Title | 3D Die-Stacking: Challenges and Opportunities for Computer Architecture |
Author | *Gabriel H. Loh (Advanced Micro Devices, U.S.A.) |
Page | p. 355 |
Abstract | Three-dimensional die-stacking technologies are rapidly maturing, with intense research and development happening in the areas of manufacturing, EDA/CAD, test and yield improvement. The computer architecture research area is also starting to show great interest in 3D technology, and there are many opportunities and challenges. A first obvious direction for 3D integration is the incorporation of memory technologies alongside the processor. Even for this seemingly simple approach, many research and practical questions remain open. The large number of through-silicon vias can provide a high-bandwidth die-stacked memory interface, and there are many options for how this bandwidth may be utilized, such as providing many independent channels, very wide channels, more sophisticated command interfaces, etc.
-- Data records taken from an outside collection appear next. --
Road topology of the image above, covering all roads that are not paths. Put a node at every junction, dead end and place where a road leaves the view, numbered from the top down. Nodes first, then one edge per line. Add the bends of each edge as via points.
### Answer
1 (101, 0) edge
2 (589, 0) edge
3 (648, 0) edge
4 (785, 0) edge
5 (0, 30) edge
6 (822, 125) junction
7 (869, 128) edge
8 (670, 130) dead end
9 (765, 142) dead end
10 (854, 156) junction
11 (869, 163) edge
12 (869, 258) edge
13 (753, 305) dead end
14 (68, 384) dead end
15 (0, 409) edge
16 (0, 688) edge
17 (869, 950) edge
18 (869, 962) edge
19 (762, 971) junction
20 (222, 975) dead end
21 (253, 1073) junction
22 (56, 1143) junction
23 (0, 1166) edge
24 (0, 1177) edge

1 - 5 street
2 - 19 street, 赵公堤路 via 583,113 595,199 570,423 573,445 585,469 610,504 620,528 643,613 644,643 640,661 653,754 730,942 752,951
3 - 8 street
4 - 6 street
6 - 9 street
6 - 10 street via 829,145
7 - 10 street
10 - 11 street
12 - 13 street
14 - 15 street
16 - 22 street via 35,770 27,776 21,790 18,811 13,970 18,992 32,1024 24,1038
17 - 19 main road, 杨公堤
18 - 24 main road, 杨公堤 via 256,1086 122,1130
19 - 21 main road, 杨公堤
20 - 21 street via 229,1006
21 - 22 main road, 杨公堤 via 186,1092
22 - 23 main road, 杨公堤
Modern high-performance processor microarchitectures have been designed to cope with a relatively low-bandwidth, high-latency memory interface, employing techniques such as speculative execution, out-of-order execution, hardware prefetching, etc. In a system employing die-stacked memories, such aggressive (and power hungry!) techniques may not be necessary, or at least could be significantly scaled back. There are many research opportunities for better optimizing processor pipelines to match the bandwidth of stacked memories, possibly even to the point of designing entirely new microarchitectures. Beyond the stacking of memory on processors, 3D integration also introduces the opportunity for new compute organizations. In particular, conventional commodity processors can be combined with a variety of specialized accelerators and application-specific processing or other circuitry. Conventional co-processor organizations employ coarse task partitioning due to the relatively limited bandwidth between a host processor and the co-processor; fine-grained task partitioning requires frequent communications which would eliminate performance benefits. 3D stacking can allow very tight cooperation between the processor and ASICs, reconfigurable logic/FPGAs, or any variety of custom-built accelerators (e.g., for signal processing, analog computing, machine learning, string matching/pattern recognition). All of these approaches lead to new and exciting compute platforms with the potential to greatly increase performance as well as performance-per-Watt. |